[WHAT THE TASK ASKS] Once you have read the records, output them exactly.

[SUPPLIED INFORMATION]
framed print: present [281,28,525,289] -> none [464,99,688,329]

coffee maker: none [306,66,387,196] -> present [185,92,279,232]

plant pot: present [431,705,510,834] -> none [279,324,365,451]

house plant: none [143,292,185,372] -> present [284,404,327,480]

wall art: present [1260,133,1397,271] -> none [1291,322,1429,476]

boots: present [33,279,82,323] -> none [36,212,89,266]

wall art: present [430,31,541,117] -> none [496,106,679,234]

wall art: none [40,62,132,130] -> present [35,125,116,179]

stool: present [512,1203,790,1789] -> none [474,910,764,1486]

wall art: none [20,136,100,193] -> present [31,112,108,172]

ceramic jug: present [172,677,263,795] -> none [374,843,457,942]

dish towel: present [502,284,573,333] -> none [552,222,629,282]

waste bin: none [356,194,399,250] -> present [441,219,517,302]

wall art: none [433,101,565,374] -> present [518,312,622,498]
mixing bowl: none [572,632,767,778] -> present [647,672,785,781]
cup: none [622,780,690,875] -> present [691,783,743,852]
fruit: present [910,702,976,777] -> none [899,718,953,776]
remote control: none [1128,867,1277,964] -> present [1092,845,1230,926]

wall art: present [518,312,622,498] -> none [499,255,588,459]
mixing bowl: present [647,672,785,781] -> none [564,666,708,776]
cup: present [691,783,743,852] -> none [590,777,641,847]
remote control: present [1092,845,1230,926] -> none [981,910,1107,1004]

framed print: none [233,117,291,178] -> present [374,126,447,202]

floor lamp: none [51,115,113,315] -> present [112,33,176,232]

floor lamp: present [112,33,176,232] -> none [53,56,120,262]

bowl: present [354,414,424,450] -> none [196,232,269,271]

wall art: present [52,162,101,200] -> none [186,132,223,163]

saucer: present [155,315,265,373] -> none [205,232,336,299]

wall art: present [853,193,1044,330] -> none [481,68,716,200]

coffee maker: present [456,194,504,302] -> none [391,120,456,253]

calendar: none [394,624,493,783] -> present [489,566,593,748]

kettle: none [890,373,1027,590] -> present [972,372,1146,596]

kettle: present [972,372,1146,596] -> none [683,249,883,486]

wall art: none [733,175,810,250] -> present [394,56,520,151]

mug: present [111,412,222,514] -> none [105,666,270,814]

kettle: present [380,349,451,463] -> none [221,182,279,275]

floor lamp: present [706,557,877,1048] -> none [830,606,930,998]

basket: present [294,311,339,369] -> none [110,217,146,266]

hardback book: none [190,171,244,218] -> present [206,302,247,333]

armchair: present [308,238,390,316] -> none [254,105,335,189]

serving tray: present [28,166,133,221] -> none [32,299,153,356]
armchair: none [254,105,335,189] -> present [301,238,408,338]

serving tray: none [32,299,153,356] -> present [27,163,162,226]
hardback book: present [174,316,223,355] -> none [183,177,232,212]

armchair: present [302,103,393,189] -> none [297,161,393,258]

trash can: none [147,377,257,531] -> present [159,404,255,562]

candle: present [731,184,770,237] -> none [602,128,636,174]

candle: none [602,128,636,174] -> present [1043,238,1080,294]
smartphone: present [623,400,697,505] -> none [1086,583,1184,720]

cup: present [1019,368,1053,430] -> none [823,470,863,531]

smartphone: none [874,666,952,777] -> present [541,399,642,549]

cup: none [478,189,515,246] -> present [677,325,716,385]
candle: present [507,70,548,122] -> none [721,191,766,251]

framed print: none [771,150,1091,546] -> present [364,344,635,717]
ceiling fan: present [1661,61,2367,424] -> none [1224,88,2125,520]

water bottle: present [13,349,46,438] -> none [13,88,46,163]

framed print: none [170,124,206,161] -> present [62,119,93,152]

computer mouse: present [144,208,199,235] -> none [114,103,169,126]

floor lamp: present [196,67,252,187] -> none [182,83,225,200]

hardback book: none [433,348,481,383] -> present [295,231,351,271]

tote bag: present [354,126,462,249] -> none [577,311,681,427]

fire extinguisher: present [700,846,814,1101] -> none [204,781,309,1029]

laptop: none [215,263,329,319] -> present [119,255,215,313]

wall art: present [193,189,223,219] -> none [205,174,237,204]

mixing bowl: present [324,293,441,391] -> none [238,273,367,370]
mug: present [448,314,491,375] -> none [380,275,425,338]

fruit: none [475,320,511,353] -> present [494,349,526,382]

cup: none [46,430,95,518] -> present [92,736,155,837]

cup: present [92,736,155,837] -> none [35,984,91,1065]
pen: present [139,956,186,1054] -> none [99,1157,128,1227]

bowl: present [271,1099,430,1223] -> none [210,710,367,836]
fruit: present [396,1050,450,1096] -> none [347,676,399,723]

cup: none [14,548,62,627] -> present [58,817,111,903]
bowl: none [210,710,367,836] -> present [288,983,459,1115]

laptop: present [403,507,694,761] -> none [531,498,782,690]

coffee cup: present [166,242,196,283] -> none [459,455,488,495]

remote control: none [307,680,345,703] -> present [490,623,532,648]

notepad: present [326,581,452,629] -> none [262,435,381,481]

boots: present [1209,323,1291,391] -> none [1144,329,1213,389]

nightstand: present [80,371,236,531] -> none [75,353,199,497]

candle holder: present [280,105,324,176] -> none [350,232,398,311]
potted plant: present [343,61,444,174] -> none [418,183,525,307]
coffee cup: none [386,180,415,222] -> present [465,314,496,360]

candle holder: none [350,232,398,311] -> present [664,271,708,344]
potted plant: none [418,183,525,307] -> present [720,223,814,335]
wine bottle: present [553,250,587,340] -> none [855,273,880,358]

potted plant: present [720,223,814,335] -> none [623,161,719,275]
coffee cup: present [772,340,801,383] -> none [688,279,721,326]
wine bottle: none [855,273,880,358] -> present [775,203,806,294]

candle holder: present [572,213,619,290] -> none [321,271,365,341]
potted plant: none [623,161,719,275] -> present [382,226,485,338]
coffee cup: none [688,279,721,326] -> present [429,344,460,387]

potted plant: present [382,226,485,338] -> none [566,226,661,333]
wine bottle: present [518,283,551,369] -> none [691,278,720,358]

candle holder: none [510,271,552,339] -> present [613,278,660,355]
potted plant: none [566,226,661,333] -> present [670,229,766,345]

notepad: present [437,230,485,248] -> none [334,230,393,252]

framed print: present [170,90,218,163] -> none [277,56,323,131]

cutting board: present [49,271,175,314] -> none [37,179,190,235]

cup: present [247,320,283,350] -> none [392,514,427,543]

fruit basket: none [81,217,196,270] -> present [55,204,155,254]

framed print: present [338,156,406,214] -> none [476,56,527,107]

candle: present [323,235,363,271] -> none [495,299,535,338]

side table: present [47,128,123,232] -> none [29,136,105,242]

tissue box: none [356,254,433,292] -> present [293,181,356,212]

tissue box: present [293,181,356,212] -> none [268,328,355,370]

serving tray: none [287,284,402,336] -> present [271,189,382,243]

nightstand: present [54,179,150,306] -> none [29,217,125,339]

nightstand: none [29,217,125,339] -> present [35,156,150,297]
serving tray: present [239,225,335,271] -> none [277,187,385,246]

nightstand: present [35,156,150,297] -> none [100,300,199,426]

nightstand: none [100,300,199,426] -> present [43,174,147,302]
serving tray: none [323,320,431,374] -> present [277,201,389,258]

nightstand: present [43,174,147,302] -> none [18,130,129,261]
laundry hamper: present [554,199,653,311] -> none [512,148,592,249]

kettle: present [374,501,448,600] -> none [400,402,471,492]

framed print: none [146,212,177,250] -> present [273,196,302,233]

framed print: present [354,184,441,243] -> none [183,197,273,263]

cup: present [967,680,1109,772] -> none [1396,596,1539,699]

[RESULT OF THE TASK]
framed print: present [281,28,525,289] -> none [464,99,688,329]

coffee maker: none [306,66,387,196] -> present [185,92,279,232]

plant pot: present [431,705,510,834] -> none [279,324,365,451]

house plant: none [143,292,185,372] -> present [284,404,327,480]

wall art: present [1260,133,1397,271] -> none [1291,322,1429,476]

boots: present [33,279,82,323] -> none [36,212,89,266]

wall art: present [430,31,541,117] -> none [496,106,679,234]

wall art: none [40,62,132,130] -> present [35,125,116,179]

stool: present [512,1203,790,1789] -> none [474,910,764,1486]

wall art: none [20,136,100,193] -> present [31,112,108,172]

ceramic jug: present [172,677,263,795] -> none [374,843,457,942]

dish towel: present [502,284,573,333] -> none [552,222,629,282]

waste bin: none [356,194,399,250] -> present [441,219,517,302]

wall art: none [433,101,565,374] -> present [518,312,622,498]
mixing bowl: none [572,632,767,778] -> present [647,672,785,781]
cup: none [622,780,690,875] -> present [691,783,743,852]
fruit: present [910,702,976,777] -> none [899,718,953,776]
remote control: none [1128,867,1277,964] -> present [1092,845,1230,926]

wall art: present [518,312,622,498] -> none [499,255,588,459]
mixing bowl: present [647,672,785,781] -> none [564,666,708,776]
cup: present [691,783,743,852] -> none [590,777,641,847]
remote control: present [1092,845,1230,926] -> none [981,910,1107,1004]

framed print: none [233,117,291,178] -> present [374,126,447,202]

floor lamp: none [51,115,113,315] -> present [112,33,176,232]

floor lamp: present [112,33,176,232] -> none [53,56,120,262]

bowl: present [354,414,424,450] -> none [196,232,269,271]

wall art: present [52,162,101,200] -> none [186,132,223,163]

saucer: present [155,315,265,373] -> none [205,232,336,299]

wall art: present [853,193,1044,330] -> none [481,68,716,200]

coffee maker: present [456,194,504,302] -> none [391,120,456,253]

calendar: none [394,624,493,783] -> present [489,566,593,748]

kettle: none [890,373,1027,590] -> present [972,372,1146,596]

kettle: present [972,372,1146,596] -> none [683,249,883,486]

wall art: none [733,175,810,250] -> present [394,56,520,151]

mug: present [111,412,222,514] -> none [105,666,270,814]

kettle: present [380,349,451,463] -> none [221,182,279,275]

floor lamp: present [706,557,877,1048] -> none [830,606,930,998]

basket: present [294,311,339,369] -> none [110,217,146,266]

hardback book: none [190,171,244,218] -> present [206,302,247,333]

armchair: present [308,238,390,316] -> none [254,105,335,189]

serving tray: present [28,166,133,221] -> none [32,299,153,356]
armchair: none [254,105,335,189] -> present [301,238,408,338]

serving tray: none [32,299,153,356] -> present [27,163,162,226]
hardback book: present [174,316,223,355] -> none [183,177,232,212]

armchair: present [302,103,393,189] -> none [297,161,393,258]

trash can: none [147,377,257,531] -> present [159,404,255,562]

candle: present [731,184,770,237] -> none [602,128,636,174]

candle: none [602,128,636,174] -> present [1043,238,1080,294]
smartphone: present [623,400,697,505] -> none [1086,583,1184,720]

cup: present [1019,368,1053,430] -> none [823,470,863,531]

smartphone: none [874,666,952,777] -> present [541,399,642,549]

cup: none [478,189,515,246] -> present [677,325,716,385]
candle: present [507,70,548,122] -> none [721,191,766,251]

framed print: none [771,150,1091,546] -> present [364,344,635,717]
ceiling fan: present [1661,61,2367,424] -> none [1224,88,2125,520]

water bottle: present [13,349,46,438] -> none [13,88,46,163]

framed print: none [170,124,206,161] -> present [62,119,93,152]

computer mouse: present [144,208,199,235] -> none [114,103,169,126]

floor lamp: present [196,67,252,187] -> none [182,83,225,200]

hardback book: none [433,348,481,383] -> present [295,231,351,271]

tote bag: present [354,126,462,249] -> none [577,311,681,427]

fire extinguisher: present [700,846,814,1101] -> none [204,781,309,1029]

laptop: none [215,263,329,319] -> present [119,255,215,313]

wall art: present [193,189,223,219] -> none [205,174,237,204]

mixing bowl: present [324,293,441,391] -> none [238,273,367,370]
mug: present [448,314,491,375] -> none [380,275,425,338]

fruit: none [475,320,511,353] -> present [494,349,526,382]

cup: none [46,430,95,518] -> present [92,736,155,837]

cup: present [92,736,155,837] -> none [35,984,91,1065]
pen: present [139,956,186,1054] -> none [99,1157,128,1227]

bowl: present [271,1099,430,1223] -> none [210,710,367,836]
fruit: present [396,1050,450,1096] -> none [347,676,399,723]

cup: none [14,548,62,627] -> present [58,817,111,903]
bowl: none [210,710,367,836] -> present [288,983,459,1115]

laptop: present [403,507,694,761] -> none [531,498,782,690]

coffee cup: present [166,242,196,283] -> none [459,455,488,495]

remote control: none [307,680,345,703] -> present [490,623,532,648]

notepad: present [326,581,452,629] -> none [262,435,381,481]

boots: present [1209,323,1291,391] -> none [1144,329,1213,389]

nightstand: present [80,371,236,531] -> none [75,353,199,497]

candle holder: present [280,105,324,176] -> none [350,232,398,311]
potted plant: present [343,61,444,174] -> none [418,183,525,307]
coffee cup: none [386,180,415,222] -> present [465,314,496,360]

candle holder: none [350,232,398,311] -> present [664,271,708,344]
potted plant: none [418,183,525,307] -> present [720,223,814,335]
wine bottle: present [553,250,587,340] -> none [855,273,880,358]

potted plant: present [720,223,814,335] -> none [623,161,719,275]
coffee cup: present [772,340,801,383] -> none [688,279,721,326]
wine bottle: none [855,273,880,358] -> present [775,203,806,294]

candle holder: present [572,213,619,290] -> none [321,271,365,341]
potted plant: none [623,161,719,275] -> present [382,226,485,338]
coffee cup: none [688,279,721,326] -> present [429,344,460,387]

potted plant: present [382,226,485,338] -> none [566,226,661,333]
wine bottle: present [518,283,551,369] -> none [691,278,720,358]

candle holder: none [510,271,552,339] -> present [613,278,660,355]
potted plant: none [566,226,661,333] -> present [670,229,766,345]

notepad: present [437,230,485,248] -> none [334,230,393,252]

framed print: present [170,90,218,163] -> none [277,56,323,131]

cutting board: present [49,271,175,314] -> none [37,179,190,235]

cup: present [247,320,283,350] -> none [392,514,427,543]

fruit basket: none [81,217,196,270] -> present [55,204,155,254]

framed print: present [338,156,406,214] -> none [476,56,527,107]

candle: present [323,235,363,271] -> none [495,299,535,338]

side table: present [47,128,123,232] -> none [29,136,105,242]

tissue box: none [356,254,433,292] -> present [293,181,356,212]

tissue box: present [293,181,356,212] -> none [268,328,355,370]

serving tray: none [287,284,402,336] -> present [271,189,382,243]

nightstand: present [54,179,150,306] -> none [29,217,125,339]

nightstand: none [29,217,125,339] -> present [35,156,150,297]
serving tray: present [239,225,335,271] -> none [277,187,385,246]

nightstand: present [35,156,150,297] -> none [100,300,199,426]

nightstand: none [100,300,199,426] -> present [43,174,147,302]
serving tray: none [323,320,431,374] -> present [277,201,389,258]

nightstand: present [43,174,147,302] -> none [18,130,129,261]
laundry hamper: present [554,199,653,311] -> none [512,148,592,249]

kettle: present [374,501,448,600] -> none [400,402,471,492]

framed print: none [146,212,177,250] -> present [273,196,302,233]

framed print: present [354,184,441,243] -> none [183,197,273,263]

cup: present [967,680,1109,772] -> none [1396,596,1539,699]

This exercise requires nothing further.